1. Penser l’étiquette selon son usage final Une étiquette destinée à un flacon cosmétique, à une bouteille, à un emballage alimentaire, à un colis ou à une opération promotionnelle ne répond pas aux mêmes contraintes. Certaines doivent résister à l’humidité, d’autres rester lisibles malgré un petit format, d’autres encore attirer immédiatement l’attention en rayon ou en vitrine. Avant de choisir une matière ou une finition, il est utile de définir précisément le contexte de pose, le rythme d’utilisation et la fonction exacte du support.
2. Formats & lisibilité des informations Petit format : idéal pour codes-barres, références, numéros de lot ou informations techniques sur produits compacts. Format moyen : adapté aux packagings courants qui doivent présenter marque, visuel, composition ou mode d’emploi. Sur-mesure : utile pour épouser un contenant, créer une silhouette distinctive ou exploiter au mieux une surface disponible sans surcharge.

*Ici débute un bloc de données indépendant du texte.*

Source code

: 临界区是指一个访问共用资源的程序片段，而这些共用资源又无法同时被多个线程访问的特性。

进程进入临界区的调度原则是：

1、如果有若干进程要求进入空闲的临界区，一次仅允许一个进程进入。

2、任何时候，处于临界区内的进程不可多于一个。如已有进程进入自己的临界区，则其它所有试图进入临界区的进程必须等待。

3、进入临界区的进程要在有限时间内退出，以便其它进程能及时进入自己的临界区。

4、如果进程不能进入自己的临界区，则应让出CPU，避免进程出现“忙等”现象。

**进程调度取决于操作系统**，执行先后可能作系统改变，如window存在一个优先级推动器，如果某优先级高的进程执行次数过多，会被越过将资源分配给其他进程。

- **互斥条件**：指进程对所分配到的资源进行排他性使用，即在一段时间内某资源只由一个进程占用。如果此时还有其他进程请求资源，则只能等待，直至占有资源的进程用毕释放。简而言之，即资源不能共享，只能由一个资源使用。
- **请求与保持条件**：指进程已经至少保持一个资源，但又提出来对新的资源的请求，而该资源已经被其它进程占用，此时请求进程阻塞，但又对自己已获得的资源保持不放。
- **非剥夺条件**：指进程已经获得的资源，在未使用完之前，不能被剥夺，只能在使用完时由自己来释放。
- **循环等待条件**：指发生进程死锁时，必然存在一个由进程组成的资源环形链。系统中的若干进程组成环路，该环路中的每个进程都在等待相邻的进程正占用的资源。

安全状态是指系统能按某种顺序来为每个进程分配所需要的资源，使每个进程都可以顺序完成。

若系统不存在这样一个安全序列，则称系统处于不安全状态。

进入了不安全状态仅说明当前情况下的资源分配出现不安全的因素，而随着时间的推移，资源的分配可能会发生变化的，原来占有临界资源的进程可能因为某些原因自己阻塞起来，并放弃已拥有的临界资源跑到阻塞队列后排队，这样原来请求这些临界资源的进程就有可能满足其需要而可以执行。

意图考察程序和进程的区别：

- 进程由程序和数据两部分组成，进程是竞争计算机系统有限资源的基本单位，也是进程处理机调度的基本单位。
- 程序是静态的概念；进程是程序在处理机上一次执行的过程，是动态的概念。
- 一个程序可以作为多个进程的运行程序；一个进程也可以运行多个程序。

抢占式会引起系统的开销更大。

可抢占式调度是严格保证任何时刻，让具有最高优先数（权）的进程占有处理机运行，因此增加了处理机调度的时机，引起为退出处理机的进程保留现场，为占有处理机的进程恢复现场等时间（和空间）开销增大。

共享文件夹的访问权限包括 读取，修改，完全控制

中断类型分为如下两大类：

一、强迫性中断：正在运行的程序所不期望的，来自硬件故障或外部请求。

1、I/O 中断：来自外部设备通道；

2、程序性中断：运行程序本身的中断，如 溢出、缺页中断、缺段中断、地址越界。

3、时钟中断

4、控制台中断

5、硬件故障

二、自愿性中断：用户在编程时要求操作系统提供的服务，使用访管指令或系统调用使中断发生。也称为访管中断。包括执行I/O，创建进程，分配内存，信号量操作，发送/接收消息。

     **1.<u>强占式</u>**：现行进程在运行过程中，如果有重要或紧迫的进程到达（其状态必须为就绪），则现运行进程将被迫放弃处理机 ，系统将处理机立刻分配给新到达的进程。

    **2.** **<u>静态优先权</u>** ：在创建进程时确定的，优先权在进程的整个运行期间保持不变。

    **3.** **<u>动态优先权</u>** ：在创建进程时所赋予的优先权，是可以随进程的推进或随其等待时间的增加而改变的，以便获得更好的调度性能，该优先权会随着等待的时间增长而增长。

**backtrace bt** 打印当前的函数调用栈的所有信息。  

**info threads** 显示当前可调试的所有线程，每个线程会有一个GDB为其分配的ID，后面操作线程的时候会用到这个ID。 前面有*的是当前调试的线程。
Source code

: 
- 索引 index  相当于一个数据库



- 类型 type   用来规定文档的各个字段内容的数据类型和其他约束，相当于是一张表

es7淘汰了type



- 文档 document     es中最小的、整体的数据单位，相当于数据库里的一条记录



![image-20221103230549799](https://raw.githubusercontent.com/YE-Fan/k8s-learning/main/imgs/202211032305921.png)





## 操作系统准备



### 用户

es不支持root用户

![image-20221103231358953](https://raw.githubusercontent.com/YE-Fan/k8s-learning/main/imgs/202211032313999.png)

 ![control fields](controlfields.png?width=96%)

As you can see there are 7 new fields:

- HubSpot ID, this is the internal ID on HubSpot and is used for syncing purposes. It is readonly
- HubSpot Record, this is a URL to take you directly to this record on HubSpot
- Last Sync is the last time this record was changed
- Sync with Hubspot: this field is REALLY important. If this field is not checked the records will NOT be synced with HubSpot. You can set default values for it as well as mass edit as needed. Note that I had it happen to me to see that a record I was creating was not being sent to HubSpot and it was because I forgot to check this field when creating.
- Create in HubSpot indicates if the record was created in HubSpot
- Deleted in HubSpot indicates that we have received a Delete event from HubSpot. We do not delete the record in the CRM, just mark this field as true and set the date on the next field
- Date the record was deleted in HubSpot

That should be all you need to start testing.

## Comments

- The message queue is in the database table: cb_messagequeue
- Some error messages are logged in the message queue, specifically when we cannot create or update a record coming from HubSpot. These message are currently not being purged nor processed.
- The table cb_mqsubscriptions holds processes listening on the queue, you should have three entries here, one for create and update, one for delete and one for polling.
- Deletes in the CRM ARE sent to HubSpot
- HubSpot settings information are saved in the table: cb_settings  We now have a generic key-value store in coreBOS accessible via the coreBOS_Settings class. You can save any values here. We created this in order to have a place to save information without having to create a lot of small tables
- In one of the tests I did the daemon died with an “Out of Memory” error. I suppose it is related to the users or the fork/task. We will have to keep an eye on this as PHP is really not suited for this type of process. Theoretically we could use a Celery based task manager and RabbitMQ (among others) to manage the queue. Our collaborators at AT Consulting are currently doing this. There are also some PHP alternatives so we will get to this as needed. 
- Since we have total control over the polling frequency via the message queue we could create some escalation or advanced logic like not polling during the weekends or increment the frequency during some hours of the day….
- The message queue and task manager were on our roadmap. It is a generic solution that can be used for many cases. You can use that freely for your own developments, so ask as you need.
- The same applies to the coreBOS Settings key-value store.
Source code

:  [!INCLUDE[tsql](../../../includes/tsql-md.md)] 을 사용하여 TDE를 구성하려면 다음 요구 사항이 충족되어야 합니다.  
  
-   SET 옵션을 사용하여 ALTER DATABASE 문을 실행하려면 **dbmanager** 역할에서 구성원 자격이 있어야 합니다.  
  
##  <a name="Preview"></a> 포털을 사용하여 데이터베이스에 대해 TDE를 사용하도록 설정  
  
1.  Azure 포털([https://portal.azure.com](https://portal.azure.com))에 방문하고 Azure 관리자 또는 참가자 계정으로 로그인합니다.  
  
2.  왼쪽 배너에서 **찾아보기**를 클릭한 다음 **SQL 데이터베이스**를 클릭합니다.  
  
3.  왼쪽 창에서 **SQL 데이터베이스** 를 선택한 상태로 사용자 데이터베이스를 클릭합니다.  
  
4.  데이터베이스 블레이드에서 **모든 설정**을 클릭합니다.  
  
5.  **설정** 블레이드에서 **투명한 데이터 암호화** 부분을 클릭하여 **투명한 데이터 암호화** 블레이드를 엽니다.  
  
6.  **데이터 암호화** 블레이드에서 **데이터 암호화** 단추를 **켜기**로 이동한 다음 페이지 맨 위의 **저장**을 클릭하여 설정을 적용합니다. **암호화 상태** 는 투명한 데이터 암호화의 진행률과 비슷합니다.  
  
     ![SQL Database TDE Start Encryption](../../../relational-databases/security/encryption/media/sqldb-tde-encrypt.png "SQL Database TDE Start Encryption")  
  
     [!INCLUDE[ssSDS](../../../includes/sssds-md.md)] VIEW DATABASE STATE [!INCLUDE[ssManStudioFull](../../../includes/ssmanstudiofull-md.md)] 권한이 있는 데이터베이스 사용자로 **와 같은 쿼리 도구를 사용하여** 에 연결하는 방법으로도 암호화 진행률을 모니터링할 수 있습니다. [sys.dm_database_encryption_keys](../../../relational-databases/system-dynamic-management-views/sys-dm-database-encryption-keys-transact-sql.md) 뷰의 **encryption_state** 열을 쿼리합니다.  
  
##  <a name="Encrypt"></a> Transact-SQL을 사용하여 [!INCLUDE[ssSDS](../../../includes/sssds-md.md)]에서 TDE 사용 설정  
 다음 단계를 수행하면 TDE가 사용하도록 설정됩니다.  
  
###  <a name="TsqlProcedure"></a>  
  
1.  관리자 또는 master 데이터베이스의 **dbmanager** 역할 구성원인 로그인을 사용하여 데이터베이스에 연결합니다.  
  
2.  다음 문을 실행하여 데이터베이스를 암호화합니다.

3. Fichiers : hiérarchie visuelle & précision Sur une étiquette, chaque millimètre compte davantage que sur un support plus grand. Il faut donc soigner la hiérarchie entre nom de marque, dénomination produit, informations utiles, pictogrammes, mentions légales et éventuels codes de lecture. Un fichier bien préparé doit permettre une lecture fluide, même sur un petit format, avec des contrastes suffisants, une typographie adaptée et une organisation visuelle qui évite l’effet “bloc compact” souvent contre-productif en rayon comme en usage logistique.
4. Finitions & perception du produit Le rendu final d’une étiquette influence fortement la manière dont un produit est perçu. Un pelliculage mat donne souvent une impression plus sobre et plus haut de gamme, tandis qu’un brillant peut accentuer la vivacité des couleurs et renforcer l’impact visuel. Une découpe spécifique, un papier texturé, un effet transparent ou métallisé peuvent également modifier la lecture du packaging et aider à positionner plus clairement une gamme, une série limitée ou un univers de marque.